INFORMACIÓN REGISTRADA:
◆ ◆ ◆ ◆ ◆ ◆ ◆
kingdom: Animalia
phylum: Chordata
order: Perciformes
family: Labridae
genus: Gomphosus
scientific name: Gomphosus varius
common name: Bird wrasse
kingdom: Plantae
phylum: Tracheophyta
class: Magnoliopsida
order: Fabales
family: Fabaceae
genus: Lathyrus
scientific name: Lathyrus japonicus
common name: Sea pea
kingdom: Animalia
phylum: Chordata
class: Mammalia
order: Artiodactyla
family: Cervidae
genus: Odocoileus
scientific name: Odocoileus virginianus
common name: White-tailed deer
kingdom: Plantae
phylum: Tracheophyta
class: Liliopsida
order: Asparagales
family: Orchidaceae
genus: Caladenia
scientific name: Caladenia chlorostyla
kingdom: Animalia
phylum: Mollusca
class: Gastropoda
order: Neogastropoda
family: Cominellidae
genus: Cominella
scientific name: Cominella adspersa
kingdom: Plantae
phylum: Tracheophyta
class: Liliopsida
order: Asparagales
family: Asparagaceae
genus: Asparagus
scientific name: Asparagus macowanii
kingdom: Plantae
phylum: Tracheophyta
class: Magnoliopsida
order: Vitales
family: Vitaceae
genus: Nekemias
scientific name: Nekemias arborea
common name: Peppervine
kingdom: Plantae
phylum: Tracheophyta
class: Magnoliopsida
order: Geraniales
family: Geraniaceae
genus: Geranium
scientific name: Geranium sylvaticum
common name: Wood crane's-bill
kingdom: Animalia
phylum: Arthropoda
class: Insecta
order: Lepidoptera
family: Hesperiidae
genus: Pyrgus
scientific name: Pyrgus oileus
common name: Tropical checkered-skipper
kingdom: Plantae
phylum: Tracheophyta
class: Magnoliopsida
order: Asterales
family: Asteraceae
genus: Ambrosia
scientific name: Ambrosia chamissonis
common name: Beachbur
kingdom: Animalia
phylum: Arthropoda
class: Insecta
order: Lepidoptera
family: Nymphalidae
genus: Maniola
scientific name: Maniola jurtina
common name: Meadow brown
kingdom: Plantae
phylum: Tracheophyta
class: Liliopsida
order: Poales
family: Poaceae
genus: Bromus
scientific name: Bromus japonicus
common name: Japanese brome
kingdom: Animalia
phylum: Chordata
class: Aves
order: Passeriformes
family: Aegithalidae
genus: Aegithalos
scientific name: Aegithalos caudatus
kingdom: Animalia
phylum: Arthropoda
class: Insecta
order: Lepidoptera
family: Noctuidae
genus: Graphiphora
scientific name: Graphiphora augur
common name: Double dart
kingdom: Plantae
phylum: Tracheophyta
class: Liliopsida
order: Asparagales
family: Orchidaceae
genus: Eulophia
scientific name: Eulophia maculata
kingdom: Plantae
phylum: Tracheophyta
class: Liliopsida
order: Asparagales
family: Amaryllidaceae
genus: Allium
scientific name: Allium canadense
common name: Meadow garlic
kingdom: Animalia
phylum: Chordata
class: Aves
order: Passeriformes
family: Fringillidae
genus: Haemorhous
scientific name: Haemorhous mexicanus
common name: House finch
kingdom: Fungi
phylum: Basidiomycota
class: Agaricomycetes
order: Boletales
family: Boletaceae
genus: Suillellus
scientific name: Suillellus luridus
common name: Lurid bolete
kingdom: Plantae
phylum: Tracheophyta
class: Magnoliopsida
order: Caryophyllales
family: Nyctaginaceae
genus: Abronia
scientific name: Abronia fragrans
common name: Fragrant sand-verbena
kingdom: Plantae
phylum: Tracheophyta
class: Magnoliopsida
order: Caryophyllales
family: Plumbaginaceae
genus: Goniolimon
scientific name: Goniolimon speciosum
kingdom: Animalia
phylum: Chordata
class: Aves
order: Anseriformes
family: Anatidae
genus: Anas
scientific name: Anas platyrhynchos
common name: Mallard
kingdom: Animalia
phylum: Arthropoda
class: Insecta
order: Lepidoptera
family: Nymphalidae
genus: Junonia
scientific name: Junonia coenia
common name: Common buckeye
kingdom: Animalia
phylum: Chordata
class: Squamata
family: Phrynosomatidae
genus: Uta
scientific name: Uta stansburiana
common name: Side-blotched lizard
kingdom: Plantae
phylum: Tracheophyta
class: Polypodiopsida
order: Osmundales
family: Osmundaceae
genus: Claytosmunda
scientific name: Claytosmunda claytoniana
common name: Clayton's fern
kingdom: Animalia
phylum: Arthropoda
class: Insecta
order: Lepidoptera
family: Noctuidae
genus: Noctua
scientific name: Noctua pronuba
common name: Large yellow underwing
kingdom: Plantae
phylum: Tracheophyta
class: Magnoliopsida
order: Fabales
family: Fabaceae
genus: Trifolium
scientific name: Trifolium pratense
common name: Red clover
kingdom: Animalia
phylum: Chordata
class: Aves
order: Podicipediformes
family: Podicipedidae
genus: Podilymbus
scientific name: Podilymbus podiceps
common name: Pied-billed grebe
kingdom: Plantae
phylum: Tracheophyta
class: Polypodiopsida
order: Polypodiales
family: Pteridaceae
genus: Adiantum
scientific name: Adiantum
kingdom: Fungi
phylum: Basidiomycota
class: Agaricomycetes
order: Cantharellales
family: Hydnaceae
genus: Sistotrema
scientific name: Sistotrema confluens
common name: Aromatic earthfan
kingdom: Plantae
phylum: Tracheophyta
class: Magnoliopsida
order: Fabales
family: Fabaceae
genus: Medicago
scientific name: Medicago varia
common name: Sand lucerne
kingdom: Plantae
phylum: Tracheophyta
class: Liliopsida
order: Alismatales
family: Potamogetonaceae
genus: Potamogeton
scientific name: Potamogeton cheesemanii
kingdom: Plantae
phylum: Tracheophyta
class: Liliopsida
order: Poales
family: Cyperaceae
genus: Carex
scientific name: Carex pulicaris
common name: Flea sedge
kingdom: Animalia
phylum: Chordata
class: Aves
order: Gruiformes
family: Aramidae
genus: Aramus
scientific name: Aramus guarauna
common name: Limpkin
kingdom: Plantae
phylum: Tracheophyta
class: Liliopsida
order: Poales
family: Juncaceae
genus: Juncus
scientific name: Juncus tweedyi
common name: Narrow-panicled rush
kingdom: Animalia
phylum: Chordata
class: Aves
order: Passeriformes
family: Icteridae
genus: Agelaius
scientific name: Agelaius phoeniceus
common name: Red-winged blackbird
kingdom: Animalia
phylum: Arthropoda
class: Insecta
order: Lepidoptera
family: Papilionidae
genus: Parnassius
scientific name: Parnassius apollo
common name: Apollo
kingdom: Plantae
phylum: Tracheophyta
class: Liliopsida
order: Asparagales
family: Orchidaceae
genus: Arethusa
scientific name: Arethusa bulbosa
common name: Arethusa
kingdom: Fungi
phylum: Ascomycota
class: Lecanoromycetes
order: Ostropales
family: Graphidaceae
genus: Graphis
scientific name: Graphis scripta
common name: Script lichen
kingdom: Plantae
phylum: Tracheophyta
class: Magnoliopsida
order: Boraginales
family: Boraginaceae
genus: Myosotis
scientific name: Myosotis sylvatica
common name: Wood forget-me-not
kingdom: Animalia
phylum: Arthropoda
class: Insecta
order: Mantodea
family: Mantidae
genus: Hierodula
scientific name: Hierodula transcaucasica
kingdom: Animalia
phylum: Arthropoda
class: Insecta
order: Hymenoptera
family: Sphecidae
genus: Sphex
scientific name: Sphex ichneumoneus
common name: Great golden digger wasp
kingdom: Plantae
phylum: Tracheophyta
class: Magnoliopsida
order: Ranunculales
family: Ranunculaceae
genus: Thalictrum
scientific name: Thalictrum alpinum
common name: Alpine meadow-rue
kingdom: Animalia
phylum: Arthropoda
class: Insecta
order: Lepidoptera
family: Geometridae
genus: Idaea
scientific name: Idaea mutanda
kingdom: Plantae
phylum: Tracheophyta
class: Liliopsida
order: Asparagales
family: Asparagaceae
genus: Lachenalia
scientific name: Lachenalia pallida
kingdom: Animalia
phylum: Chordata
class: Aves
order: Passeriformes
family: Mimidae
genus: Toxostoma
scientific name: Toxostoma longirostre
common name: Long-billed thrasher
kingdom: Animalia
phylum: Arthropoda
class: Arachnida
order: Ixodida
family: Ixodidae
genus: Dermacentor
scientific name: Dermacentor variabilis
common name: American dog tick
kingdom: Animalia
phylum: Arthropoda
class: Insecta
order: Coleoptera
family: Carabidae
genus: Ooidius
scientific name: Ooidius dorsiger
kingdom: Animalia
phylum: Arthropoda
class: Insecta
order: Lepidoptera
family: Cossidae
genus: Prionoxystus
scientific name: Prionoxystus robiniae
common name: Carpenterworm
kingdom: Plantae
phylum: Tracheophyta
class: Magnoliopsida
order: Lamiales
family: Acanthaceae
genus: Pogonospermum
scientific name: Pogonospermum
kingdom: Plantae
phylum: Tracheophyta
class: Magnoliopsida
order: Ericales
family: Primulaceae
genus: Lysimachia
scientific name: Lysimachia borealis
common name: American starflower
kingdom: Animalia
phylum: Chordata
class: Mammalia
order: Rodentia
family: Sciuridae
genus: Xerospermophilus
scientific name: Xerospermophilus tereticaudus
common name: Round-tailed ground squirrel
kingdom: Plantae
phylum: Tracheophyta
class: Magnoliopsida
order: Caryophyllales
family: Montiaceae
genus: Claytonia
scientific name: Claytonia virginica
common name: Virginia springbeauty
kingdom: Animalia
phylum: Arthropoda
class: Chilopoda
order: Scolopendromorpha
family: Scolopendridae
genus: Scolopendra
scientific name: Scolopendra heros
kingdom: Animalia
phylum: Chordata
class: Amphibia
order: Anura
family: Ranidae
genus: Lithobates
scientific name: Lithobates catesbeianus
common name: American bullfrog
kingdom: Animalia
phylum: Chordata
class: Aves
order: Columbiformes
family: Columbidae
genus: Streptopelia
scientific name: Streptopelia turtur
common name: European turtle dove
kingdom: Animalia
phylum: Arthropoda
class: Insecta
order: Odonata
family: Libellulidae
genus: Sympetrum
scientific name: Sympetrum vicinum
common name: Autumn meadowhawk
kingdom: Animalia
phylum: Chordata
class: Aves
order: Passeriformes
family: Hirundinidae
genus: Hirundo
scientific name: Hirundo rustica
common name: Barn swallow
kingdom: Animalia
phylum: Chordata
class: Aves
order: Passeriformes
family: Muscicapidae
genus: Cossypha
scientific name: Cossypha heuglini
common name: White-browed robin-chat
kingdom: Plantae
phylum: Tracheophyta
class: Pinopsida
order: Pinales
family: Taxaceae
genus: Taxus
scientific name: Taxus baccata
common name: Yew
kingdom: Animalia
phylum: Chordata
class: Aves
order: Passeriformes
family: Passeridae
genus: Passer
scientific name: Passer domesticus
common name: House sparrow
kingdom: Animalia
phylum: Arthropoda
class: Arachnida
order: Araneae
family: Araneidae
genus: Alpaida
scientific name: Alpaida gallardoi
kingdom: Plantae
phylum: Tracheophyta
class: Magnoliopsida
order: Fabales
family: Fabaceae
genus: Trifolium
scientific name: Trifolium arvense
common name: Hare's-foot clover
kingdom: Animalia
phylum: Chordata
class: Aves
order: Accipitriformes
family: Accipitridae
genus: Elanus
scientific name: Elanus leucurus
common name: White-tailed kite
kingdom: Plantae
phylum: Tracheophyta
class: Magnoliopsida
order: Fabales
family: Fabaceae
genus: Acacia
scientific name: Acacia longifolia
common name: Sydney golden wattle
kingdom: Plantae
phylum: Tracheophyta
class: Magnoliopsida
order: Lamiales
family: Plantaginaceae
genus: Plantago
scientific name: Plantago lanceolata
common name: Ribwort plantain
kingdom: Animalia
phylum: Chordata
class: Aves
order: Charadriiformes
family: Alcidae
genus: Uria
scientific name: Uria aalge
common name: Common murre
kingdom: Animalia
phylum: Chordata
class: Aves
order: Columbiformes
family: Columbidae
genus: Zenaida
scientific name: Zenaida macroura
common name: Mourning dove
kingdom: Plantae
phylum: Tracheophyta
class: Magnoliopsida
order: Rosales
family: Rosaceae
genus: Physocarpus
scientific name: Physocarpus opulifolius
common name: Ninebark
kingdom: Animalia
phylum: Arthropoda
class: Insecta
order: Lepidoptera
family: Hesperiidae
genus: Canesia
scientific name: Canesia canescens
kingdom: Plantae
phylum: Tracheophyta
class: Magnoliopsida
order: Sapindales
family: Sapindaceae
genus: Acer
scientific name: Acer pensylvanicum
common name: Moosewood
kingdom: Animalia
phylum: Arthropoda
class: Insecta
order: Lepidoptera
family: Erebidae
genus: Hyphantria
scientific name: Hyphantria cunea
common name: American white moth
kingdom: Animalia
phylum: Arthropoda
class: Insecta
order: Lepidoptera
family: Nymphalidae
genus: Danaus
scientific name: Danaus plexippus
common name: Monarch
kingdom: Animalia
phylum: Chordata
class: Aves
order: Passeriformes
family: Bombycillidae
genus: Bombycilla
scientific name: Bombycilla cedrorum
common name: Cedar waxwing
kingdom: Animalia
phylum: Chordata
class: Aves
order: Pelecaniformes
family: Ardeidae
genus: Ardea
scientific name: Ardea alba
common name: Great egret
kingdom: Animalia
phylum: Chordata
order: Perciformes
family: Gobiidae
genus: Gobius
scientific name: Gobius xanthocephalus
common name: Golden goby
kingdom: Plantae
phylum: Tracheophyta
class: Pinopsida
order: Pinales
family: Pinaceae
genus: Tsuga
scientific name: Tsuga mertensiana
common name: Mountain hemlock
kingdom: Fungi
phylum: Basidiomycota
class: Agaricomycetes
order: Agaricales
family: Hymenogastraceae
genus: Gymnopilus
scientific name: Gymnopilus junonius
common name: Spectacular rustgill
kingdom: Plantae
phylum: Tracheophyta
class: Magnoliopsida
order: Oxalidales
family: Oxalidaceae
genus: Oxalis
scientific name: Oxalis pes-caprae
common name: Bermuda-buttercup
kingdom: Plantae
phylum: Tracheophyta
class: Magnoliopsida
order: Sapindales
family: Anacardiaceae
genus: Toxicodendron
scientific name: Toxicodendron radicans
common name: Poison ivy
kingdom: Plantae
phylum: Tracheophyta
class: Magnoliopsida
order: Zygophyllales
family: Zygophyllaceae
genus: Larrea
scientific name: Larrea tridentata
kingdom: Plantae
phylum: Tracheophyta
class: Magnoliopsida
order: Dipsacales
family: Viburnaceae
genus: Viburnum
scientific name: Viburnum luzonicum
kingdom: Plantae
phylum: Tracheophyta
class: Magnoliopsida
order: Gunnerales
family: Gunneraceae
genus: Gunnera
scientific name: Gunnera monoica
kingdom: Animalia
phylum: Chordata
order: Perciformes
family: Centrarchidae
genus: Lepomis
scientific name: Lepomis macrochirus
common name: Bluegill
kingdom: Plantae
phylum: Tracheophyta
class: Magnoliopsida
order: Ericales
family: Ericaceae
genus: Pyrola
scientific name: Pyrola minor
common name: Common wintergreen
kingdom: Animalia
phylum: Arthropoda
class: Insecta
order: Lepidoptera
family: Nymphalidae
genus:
◆ ◆ ◆ ◆ ◆ ◆ ◆
DETALLES DE LA TAREA:
Presente como tabla Markdown las líneas que van desde la que contiene "genus: Pyrola" hasta el final de los registros, incluidas esa primera línea y la última, con las columnas "n" (número de fila) y "Línea" (el texto de cada línea). Omita las líneas en blanco.

RESULTADO OBTENIDO:
| n | Línea |
|---|---|
| 1 | genus: Pyrola |
| 2 | scientific name: Pyrola minor |
| 3 | common name: Common wintergreen |
| 4 | kingdom: Animalia |
| 5 | phylum: Arthropoda |
| 6 | class: Insecta |
| 7 | order: Lepidoptera |
| 8 | family: Nymphalidae |
| 9 | genus: |